Stamps honor first landing’s 50th anniversary

The 1969: First Moon Landing stamps show astronaut Buzz Aldrin on the moon’s surface and the moon with a dot to indicate the landing site of the Eagle lunar module.

The Postal Service is marking the 50th anniversary of the first moon landing with two stamps that will be released Friday, July 19.

NASA’s Apollo 11 mission was launched from the John F. Kennedy Space Center in Florida on July 16, 1969. Neil Armstrong served as the flight commander, Buzz Aldrin was the pilot of the lunar module Eagle and Michael Collins was the pilot of Columbia, the command module.

The crew achieved lunar orbit three days after launch. On July 20, with Armstrong and Aldrin aboard, the Eagle separated from Columbia and began the descent to a predetermined landing site in the Sea of Tranquility.

Armstrong managed a gentle touchdown at 4:17 p.m. EDT and sent a radio message to NASA’s mission control: “The Eagle has landed.”

◆ Instruction A ◆
On what date does the moon landing stamp article say the two stamps will be released?
◆ Instruction B ◆
Please continue the moon landing stamp article from its final sentence onward.

◆ Transcribed page contents ◆
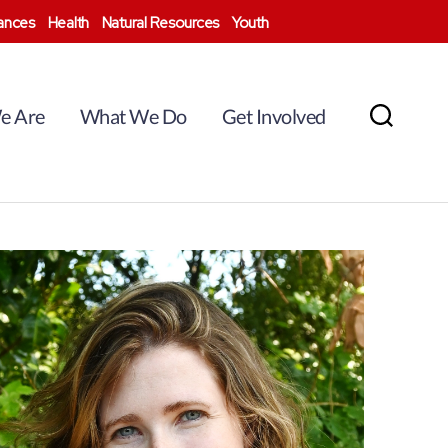
nances
Health
Natural Resources
Youth
e Are
What We Do
Get Involved
Search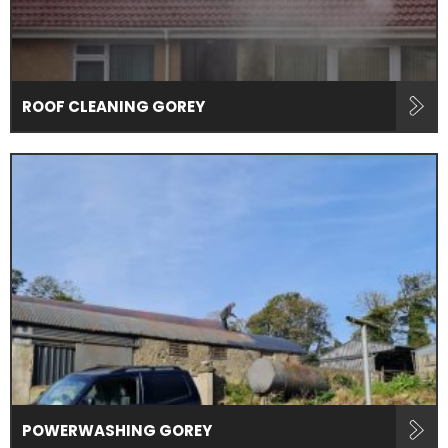
ROOF CLEANING GOREY
POWERWASHING GOREY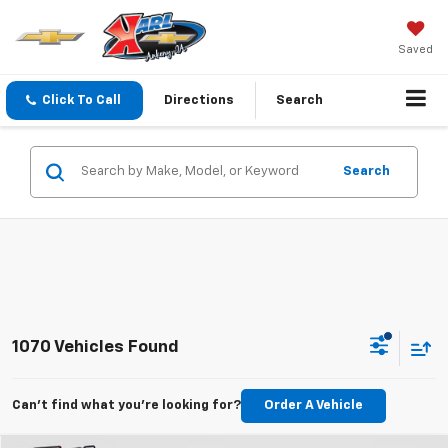
Saved
Click To Call
Directions
Search
Search
1070 Vehicles Found
Can't find what you're looking for?
Order A Vehicle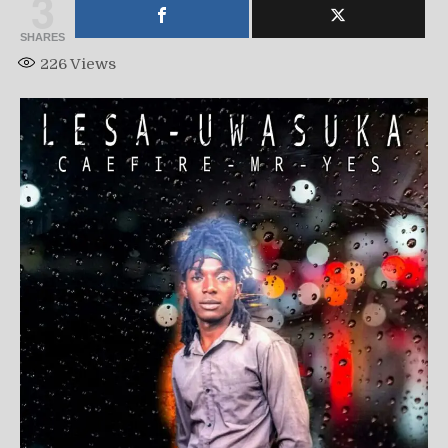
3
SHARES
226
Views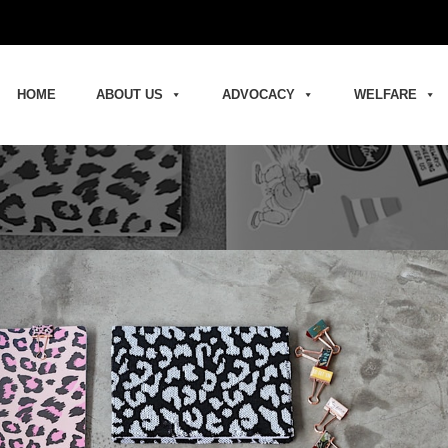
HOME
ABOUT US
ADVOCACY
WELFARE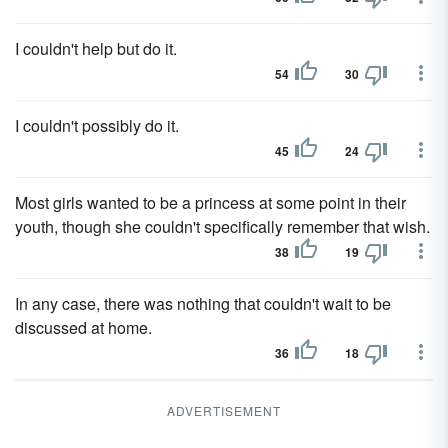
I couldn't help but do it.
54
30
I couldn't possibly do it.
45
24
Most girls wanted to be a princess at some point in their
youth, though she couldn't specifically remember that wish.
38
19
In any case, there was nothing that couldn't wait to be
discussed at home.
36
18
ADVERTISEMENT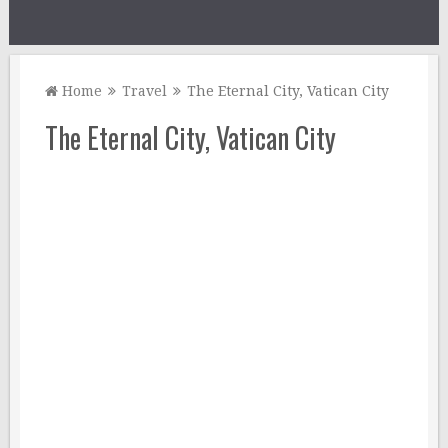
Home
Travel
The Eternal City, Vatican City
The Eternal City, Vatican City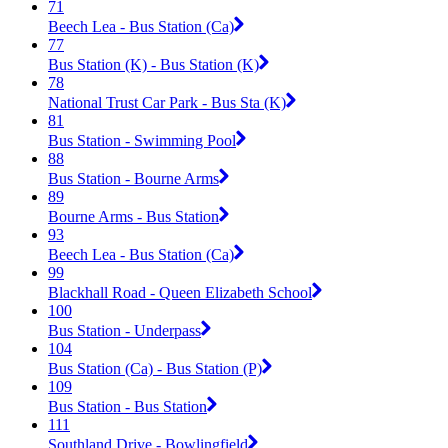
71
Beech Lea - Bus Station (Ca)
77
Bus Station (K) - Bus Station (K)
78
National Trust Car Park - Bus Sta (K)
81
Bus Station - Swimming Pool
88
Bus Station - Bourne Arms
89
Bourne Arms - Bus Station
93
Beech Lea - Bus Station (Ca)
99
Blackhall Road - Queen Elizabeth School
100
Bus Station - Underpass
104
Bus Station (Ca) - Bus Station (P)
109
Bus Station - Bus Station
111
Southland Drive - Bowlingfield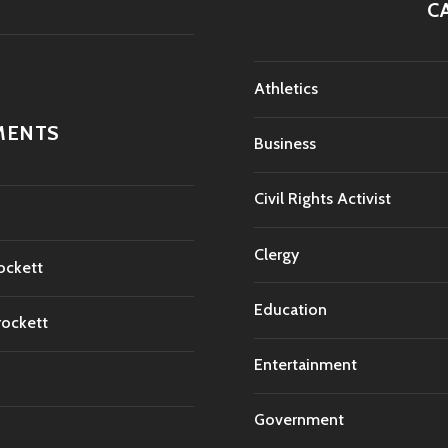
C
Athletics
MENTS
Business
Civil Rights Activist
Clergy
ockett
Education
rockett
Entertainment
Government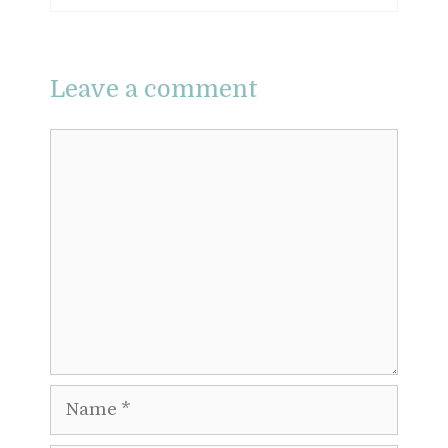
Leave a comment
Comment
Name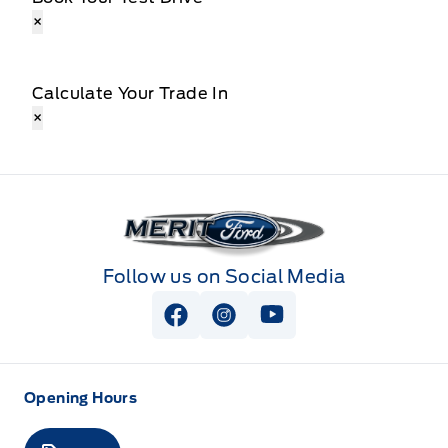
×
Calculate Your Trade In
×
Merit Ford
Follow us on Social Media
View Facebook Page
View Instagram Page
View Youtube Page
Opening Hours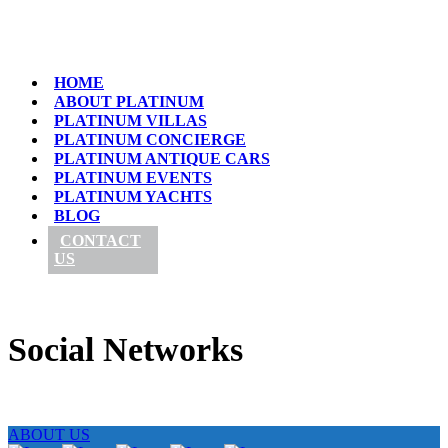
HOME
ABOUT PLATINUM
PLATINUM VILLAS
PLATINUM CONCIERGE
PLATINUM ANTIQUE CARS
PLATINUM EVENTS
PLATINUM YACHTS
BLOG
CONTACT
US
Social Networks
ABOUT US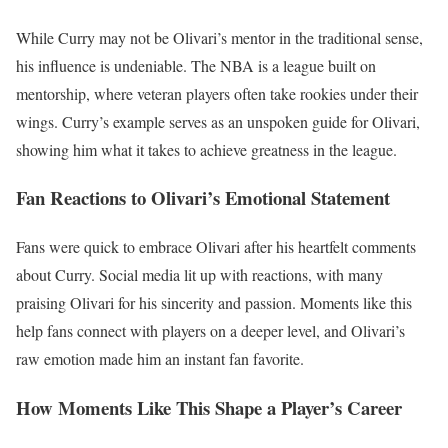
While Curry may not be Olivari’s mentor in the traditional sense,
his influence is undeniable. The NBA is a league built on
mentorship, where veteran players often take rookies under their
wings. Curry’s example serves as an unspoken guide for Olivari,
showing him what it takes to achieve greatness in the league.
Fan Reactions to Olivari’s Emotional Statement
Fans were quick to embrace Olivari after his heartfelt comments
about Curry. Social media lit up with reactions, with many
praising Olivari for his sincerity and passion. Moments like this
help fans connect with players on a deeper level, and Olivari’s
raw emotion made him an instant fan favorite.
How Moments Like This Shape a Player’s Career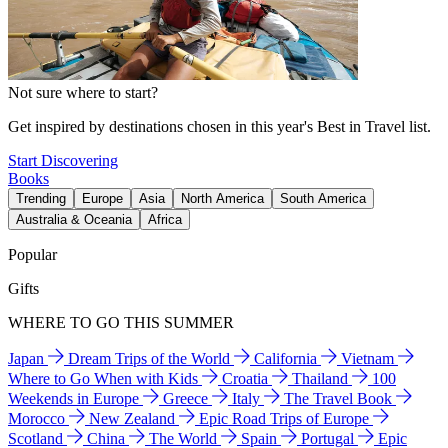
Not sure where to start?
Get inspired by destinations chosen in this year's Best in Travel list.
Start Discovering
Books
Trending
Europe
Asia
North America
South America
Australia & Oceania
Africa
Popular
Gifts
WHERE TO GO THIS SUMMER
Japan
Dream Trips of the World
California
Vietnam
Where to Go When with Kids
Croatia
Thailand
100
Weekends in Europe
Greece
Italy
The Travel Book
Morocco
New Zealand
Epic Road Trips of Europe
Scotland
China
The World
Spain
Portugal
Epic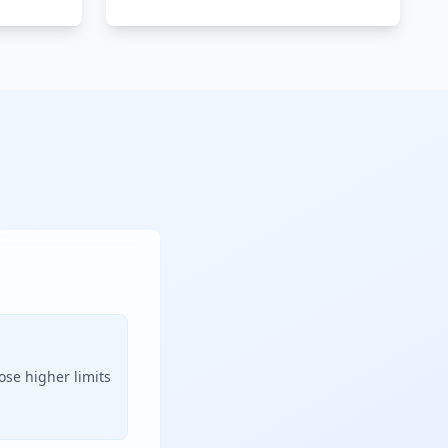
ose higher limits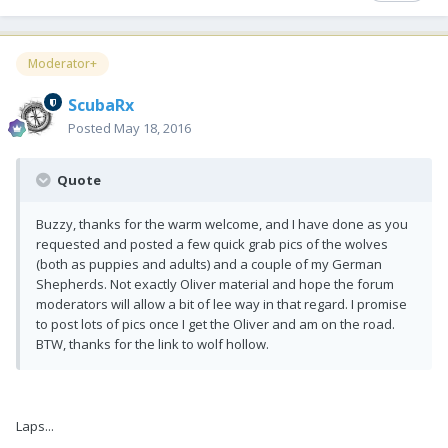
Moderator+
ScubaRx
Posted
May 18, 2016
Quote
Buzzy, thanks for the warm welcome, and I have done as you
requested and posted a few quick grab pics of the wolves
(both as puppies and adults) and a couple of my German
Shepherds. Not exactly Oliver material and hope the forum
moderators will allow a bit of lee way in that regard. I promise
to post lots of pics once I get the Oliver and am on the road.
BTW, thanks for the link to wolf hollow.
Laps...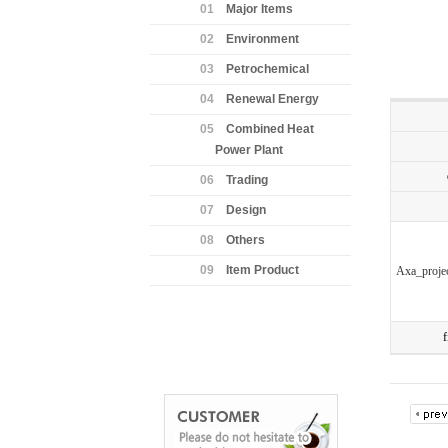
01
Major Items
02
Environment
03
Petrochemical
04
Renewal Energy
05
Combined Heat
Power Plant
06
Trading
07
Design
08
Others
09
Item Product
Axa_proje
f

◆ Expected output A ◆
Friday, July 19.

◆ Expected output B ◆
More than 600 million people were watching the television broadcast when Armstrong stepped onto the moon’s surface at 10:56 p.m. EDT and famously said, “That’s one small step for a man, one giant leap for mankind.”

During a little more than two and a half hours outside the lunar module, the astronauts took photographs, collected lunar rocks and soil, and deployed several scientific experiments. They also raised the U.S. flag.

On July 21, the Eagle lifted off the moon to dock with Columbia. The three astronauts returned to Earth on July 24, just four days after landing on the moon.

One of the two 1969: First Moon Landing stamps features the iconic photograph — taken by Armstrong — of Aldrin in his spacesuit on the surface of the moon.

The second stamp, designed by Antonio Alcalá, a USPS art director, is a photograph of the moon taken in 2010 by Gregory H. Revera showing the landing site of the lunar module.